Case ID: ala_269/html/0539-01.html
Source: Caselaw Access Project
Author: {"author": "SIMPSON, Justice.", "license": "Public Domain", "url": "https://static.case.law/"}
Date Created: 2024-08-24T03:29:51.129683

114 So.2d 387
    Bradley BROWN, Director of Revenue for Jefferson County, v. SOUTHERN CIGARETTE SERVICE COMPANY.
    6 Div. 350.
    Supreme Court of Alabama.
    Sept. 3, 1959.
    John Patterson, Atty. Gen., Willard W. Livingston and Wm. H. Burton, Asst. Attys. Gen., for appellant.
    
      Walter Emmett Perry, Jr., Birmingham, for appellee.
   SIMPSON, Justice.

This is a bill for declaratory judgment by appellee against appellant to determine whether or not the appellee, which owns and furnishes to various business establishments, cigarette vending machines, is liable for the vending machine license, provided by § 613, Tit. 51, Code 1940, as amended.

The contention of appellee is, and the trial court so ruled, that the following proviso in said section 613 excepts it from the license:

“ * * * Provided that no license shall be required under this section where a privilege or dealer’s license is required by this chapter for the sale of such articles and such privilege license shall have been obtained by the person, firm or corporation operating the place of business where such machine is located, or the owner of such vending machine shall have secured such privilege license as required herein.”

The salient facts are: Appellee owns and operates automatic merchandising machines, from which cigarettes are vended by the insertion of coins. These machines are installed in some seventy or eighty retail stores or business establishments in Jefferson County. These stores are not owned or operated by the appellee. Appellee furnishes and installs the cigarette machines in the stores, services them, and keeps them replenished with cigarettes, as customers of the store buy them. In some instances the electricity used in operating the machines is paid for by the store proprietor, and in others by the appellee, and still in others the cost is shared by the store proprietor and the appellee. The percentage of profits realized from vending these cigarettes depends upon sales volume, the store proprietor and the appellee dividing the profits according to the individual situations. The store owner controls the time and manner of operation and the proper placing of the machines in the store.

Section 484, Tit. 51, Code, provides that: “Each retail dealer in * * * cigarettes * * * shall pay to the state [a specified] privilege license * * This privilege license is usually paid by the store proprietor, but in some instances the appellee also pays a portion of the tobacco license. These vending machines have been in operation for many years and no request, until the institution of this litigation was ever made on appellee to pay the vending machine license.

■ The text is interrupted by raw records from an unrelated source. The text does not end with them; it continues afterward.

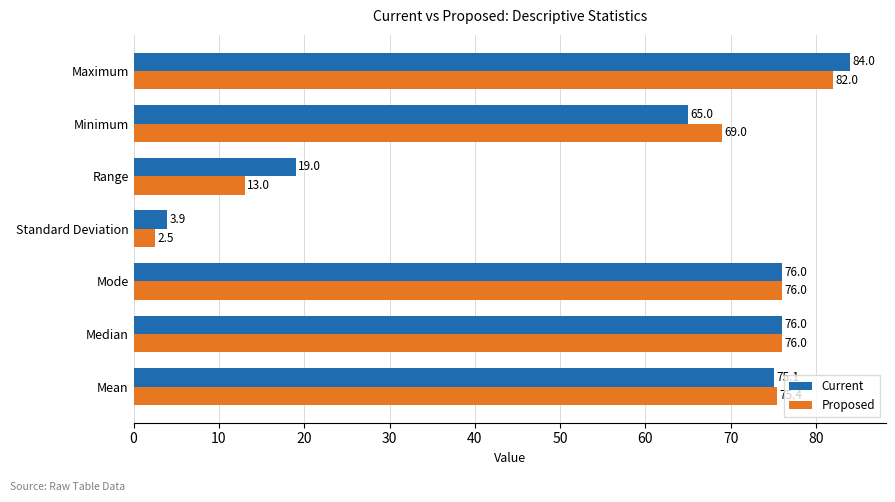

Where is Current nearest to the value 43?

Minimum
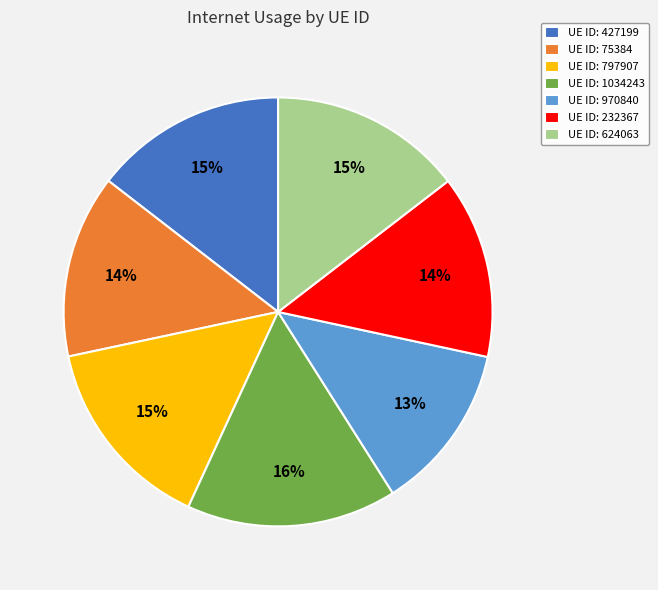

Which category has the biggest portion of the pie?

UE ID: 1034243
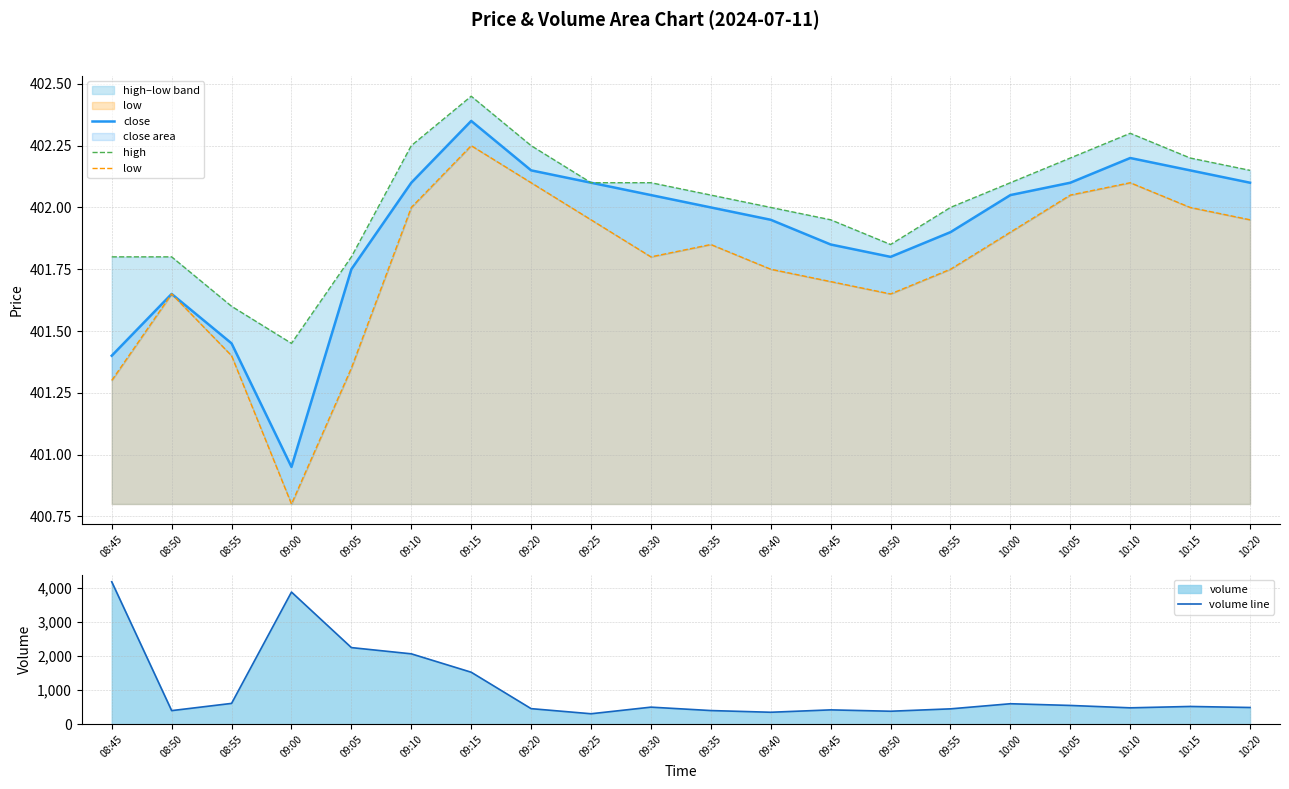

At how many categories does at least one series exceed 843?

5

We are in agreement with the conclusion reached by the trial court that the above-quoted proviso in said section 613 excepts appellee from the vending machine license. Indeed it is difficult to see how any other conclusion could be reached. The reasoning of the trial court in the following excerpt from the final decree is quite apposite-to sustain the conclusion, to wit:

“The interpretation and application contended for by respondents would result in the proviso being entirely vitiated except in cases where the owner of the vending machine and the owner of the place of business happened to be one and the same person. If such was the legislative intent, it is hard to understand why the statute, in this very proviso, would be at pains to provide an alternative for payment either of the special retail dealers license by the establishment proprietor, or payment of the vending machine license by the owner of the machine. The proviso seems to be an exception to eliminate double taxation rather than an exemption from taxation. It expressly provides that no license (whatever, I interpolate) shall be required under this vending machine section where a dealer’s license is required for the sale of such article, and stick license shall have been obtained by the person operating the place of business where such machine is located. The words are plain and should have their common-sense-meaning, and there would not seem to be any room for operation of a theory that the space occupied by the machine inevitably constitutes some sort of separate commercial conclave.”

It also needs but little comment to demonstrate that a justiciable controversy was posed, thereby entitling the appellee to file its bill. Appellee had been notified by appellant to appear in his office and to pay the license even though the State and Jefferson County had never demanded payment of the vending license before. When appellee was thus notified, it filed the instant bill. The Declaratory Judgment Act, § 167, Tit. 7, Code, states as one of its declared purposes that it may be used “to settle and to afford relief from uncertainty and insecurity with respect to rights, status, and other legal relations; and is to be liberally construed and administered.” Quite clearly the present litigation posed a justiciable controversy between the parties. Curry v. Woodstock Slag Corp., 242 Ala. 379, 6 So.2d 479; Touart v. American Cyanamid Co., 250 Ala. 551, 35 So.2d 484. See also Berman v. Wreck-a-Pair Bldg. Co., 236 Ala. 301, 182 So. 54 and 234 Ala. 293, 175 So. 269; Thompson v. Chilton County, 236 Ala. 142, 181 So. 701.

Affirmed.

LIVINGSTON, C. J., and LAWSON and GOODWYN, JJ., concur.